- _Problem set_
1: Answer each question from the passage on MECQ panic buying, on its own line and marked (a), (b), (c).
(a) Which two countries does the passage say are back to enjoying Tom Yum and Pho Hoa?
(b) What do some of the writer's friends think dipping disposable face masks in a can of gasoline will do?
(c) How far does the writer ask readers to keep from anyone lighting a cigarette?
2: According to the passage on MECQ panic buying, why is the panic buying unnecessary? Answer in one to three sentences.

══ Source text

While Thailand and Vietnam are back to enjoying their Tom Yum and Pho Hoa, we Pinoys are busy panic buying as we revert to MECQ as if the day after tomorrow is the end of the world or the series Probinsiyano.  It is as if we never experienced MECQ to realize that groceries and palengkes will not close ... and that the color of money will still be the same two weeks later.  Pero, we Pinoys make panicking a national past time, di ba?

And I am not also thinking of the latest scandal involving PhilHealth or why I need to convince some of my friends of a different partisan persuasion that dipping their disposable face masks in a can of gasoline will not make them reusable. I had to subtly, carefully and politically correctly tell them that even if an unleaded gasoline soaked face mask can certain keep the COVID away, wearing one for more than five minutes and sniffing all that petrol may provide another route to bring them back to the waiting arms of Jesus.  And please keep away for more than one meter from anyone who is lighting a cigarette, ha?

════
══ Dataset excerpts

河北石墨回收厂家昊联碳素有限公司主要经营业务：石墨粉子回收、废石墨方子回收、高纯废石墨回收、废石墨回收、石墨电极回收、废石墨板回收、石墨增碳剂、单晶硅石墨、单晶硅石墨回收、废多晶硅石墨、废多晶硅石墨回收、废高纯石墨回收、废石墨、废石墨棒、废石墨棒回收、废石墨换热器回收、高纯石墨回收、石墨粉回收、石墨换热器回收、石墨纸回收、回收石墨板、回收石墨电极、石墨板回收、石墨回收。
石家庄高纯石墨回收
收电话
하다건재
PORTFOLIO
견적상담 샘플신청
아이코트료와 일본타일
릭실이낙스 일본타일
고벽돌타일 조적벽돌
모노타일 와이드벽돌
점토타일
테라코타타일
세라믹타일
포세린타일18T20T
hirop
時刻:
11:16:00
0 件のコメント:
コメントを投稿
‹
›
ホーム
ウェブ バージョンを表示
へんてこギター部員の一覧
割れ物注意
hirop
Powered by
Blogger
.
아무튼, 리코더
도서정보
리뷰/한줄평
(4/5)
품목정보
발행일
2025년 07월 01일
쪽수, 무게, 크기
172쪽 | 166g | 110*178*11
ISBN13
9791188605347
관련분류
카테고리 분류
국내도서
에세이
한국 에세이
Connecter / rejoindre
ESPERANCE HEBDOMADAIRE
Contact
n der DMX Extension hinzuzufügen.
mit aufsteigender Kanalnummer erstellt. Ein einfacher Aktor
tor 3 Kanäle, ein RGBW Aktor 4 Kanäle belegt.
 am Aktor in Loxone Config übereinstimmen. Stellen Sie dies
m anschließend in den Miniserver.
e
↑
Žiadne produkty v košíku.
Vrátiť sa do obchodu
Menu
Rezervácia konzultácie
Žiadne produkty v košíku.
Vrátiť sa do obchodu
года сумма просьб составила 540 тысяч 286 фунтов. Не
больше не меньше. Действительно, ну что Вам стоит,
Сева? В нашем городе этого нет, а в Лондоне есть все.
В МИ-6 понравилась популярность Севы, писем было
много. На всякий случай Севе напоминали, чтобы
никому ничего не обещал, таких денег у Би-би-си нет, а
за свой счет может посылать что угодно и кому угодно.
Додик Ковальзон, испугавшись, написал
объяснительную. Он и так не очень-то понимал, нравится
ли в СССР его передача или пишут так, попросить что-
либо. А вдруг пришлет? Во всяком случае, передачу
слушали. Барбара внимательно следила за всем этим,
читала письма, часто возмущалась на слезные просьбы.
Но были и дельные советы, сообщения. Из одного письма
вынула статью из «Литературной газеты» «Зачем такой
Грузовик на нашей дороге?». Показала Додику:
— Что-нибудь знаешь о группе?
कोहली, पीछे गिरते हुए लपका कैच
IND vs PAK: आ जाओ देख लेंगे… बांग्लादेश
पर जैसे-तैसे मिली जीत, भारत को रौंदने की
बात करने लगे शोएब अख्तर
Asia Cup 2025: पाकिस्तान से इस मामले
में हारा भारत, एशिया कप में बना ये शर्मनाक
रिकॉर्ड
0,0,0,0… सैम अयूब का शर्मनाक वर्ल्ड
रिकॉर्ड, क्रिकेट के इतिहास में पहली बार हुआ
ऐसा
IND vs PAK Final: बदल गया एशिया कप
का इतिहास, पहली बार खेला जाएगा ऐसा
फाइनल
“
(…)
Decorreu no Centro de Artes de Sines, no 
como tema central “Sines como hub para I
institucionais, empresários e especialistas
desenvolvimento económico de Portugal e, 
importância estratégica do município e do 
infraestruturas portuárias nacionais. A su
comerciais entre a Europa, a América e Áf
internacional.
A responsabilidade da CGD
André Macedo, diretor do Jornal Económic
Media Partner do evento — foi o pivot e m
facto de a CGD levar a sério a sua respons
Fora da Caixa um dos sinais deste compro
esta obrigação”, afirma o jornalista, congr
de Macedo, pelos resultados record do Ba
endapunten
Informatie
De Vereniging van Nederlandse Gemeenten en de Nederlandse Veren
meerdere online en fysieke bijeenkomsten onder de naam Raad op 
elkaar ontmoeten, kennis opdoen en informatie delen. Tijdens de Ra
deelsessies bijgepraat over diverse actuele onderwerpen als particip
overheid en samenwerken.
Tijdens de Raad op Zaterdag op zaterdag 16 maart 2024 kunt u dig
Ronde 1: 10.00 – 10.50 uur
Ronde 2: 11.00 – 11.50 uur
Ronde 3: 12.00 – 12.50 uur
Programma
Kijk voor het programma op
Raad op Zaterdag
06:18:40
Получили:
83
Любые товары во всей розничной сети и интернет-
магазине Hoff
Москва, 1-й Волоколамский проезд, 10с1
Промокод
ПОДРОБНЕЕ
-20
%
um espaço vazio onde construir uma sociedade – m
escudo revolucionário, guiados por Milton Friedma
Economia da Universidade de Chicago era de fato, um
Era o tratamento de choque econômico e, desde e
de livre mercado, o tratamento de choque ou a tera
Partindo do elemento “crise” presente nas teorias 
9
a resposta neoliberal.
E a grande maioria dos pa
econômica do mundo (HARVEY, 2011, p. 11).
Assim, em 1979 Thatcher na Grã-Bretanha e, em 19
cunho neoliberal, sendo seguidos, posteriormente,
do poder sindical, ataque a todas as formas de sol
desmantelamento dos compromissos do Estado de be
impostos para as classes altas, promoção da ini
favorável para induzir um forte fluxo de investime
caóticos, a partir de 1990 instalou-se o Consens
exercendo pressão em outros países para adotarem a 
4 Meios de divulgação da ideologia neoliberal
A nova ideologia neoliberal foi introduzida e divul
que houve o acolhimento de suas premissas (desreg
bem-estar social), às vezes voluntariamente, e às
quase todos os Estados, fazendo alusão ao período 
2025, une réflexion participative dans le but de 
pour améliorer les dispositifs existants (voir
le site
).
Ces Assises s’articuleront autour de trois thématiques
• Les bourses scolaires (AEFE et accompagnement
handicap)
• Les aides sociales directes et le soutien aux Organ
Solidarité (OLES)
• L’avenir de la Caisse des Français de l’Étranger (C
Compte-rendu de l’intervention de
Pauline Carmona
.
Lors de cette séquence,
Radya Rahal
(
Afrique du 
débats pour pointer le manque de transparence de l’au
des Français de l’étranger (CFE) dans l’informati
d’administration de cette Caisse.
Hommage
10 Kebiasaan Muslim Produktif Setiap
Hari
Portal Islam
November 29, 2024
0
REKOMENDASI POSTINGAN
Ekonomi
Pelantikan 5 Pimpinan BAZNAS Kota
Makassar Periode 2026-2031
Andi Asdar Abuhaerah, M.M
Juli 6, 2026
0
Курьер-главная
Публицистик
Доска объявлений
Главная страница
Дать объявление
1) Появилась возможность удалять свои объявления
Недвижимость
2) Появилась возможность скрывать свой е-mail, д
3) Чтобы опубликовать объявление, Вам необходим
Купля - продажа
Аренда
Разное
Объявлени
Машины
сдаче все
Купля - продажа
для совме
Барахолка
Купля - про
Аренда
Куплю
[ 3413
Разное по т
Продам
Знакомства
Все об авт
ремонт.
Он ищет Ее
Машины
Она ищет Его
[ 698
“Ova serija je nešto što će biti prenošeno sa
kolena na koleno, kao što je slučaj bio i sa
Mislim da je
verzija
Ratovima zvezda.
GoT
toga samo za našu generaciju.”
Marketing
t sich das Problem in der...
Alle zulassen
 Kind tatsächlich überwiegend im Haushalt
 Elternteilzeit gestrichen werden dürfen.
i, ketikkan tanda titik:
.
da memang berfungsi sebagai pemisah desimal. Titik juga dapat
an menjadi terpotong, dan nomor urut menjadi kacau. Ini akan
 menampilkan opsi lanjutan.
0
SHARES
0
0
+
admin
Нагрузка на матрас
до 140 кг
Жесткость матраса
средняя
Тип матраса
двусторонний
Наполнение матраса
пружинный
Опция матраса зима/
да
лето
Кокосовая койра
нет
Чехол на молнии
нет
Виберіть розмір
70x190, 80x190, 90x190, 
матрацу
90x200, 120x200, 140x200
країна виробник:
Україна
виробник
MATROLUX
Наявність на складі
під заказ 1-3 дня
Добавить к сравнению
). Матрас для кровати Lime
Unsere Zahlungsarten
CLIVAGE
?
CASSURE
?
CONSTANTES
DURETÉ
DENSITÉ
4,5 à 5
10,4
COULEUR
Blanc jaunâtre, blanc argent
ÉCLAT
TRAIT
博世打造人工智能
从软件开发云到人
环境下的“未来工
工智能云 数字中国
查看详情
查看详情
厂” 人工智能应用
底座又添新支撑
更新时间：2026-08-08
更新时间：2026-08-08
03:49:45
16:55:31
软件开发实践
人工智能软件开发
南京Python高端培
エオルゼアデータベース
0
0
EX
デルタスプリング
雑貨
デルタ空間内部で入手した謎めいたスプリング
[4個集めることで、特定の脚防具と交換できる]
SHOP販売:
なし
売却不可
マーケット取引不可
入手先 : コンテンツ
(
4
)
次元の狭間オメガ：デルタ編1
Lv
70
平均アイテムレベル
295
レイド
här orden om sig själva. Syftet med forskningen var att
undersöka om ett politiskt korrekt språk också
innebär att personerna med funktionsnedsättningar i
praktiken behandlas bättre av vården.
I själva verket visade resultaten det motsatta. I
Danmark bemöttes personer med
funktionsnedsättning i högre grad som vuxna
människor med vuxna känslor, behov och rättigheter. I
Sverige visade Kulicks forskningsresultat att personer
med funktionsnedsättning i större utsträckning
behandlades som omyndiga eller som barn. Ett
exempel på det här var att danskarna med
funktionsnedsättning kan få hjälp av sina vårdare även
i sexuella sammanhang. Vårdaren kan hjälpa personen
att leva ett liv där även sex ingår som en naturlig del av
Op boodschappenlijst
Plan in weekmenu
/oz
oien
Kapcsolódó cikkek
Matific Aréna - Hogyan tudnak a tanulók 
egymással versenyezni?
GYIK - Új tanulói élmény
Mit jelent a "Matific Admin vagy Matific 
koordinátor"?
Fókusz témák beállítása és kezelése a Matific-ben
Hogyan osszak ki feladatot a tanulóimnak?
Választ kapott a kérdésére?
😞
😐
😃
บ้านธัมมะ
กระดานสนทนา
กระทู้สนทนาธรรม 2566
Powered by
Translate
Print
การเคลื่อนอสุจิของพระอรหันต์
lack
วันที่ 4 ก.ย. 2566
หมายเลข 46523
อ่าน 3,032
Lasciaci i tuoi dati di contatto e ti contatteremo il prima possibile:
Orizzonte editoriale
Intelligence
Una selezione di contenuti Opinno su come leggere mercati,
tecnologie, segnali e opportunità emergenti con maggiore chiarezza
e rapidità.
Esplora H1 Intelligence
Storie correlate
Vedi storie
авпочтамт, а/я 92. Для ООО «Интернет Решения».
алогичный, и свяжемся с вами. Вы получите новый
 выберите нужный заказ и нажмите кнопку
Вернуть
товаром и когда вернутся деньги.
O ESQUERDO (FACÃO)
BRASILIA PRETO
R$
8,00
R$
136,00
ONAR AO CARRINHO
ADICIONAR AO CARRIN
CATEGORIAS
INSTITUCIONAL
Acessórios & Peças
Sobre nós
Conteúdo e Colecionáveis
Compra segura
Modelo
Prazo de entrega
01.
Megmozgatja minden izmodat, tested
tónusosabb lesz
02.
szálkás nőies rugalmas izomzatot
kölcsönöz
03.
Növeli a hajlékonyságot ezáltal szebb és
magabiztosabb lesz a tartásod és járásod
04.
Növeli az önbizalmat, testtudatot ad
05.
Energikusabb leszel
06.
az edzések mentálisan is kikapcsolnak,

════

- _Task solutions_
1:
(a) Thailand and Vietnam.
(b) Make the masks reusable.
(c) More than one meter.

2: People have already experienced MECQ and should know that groceries and palengkes will not close. The color of money will also still be the same two weeks later.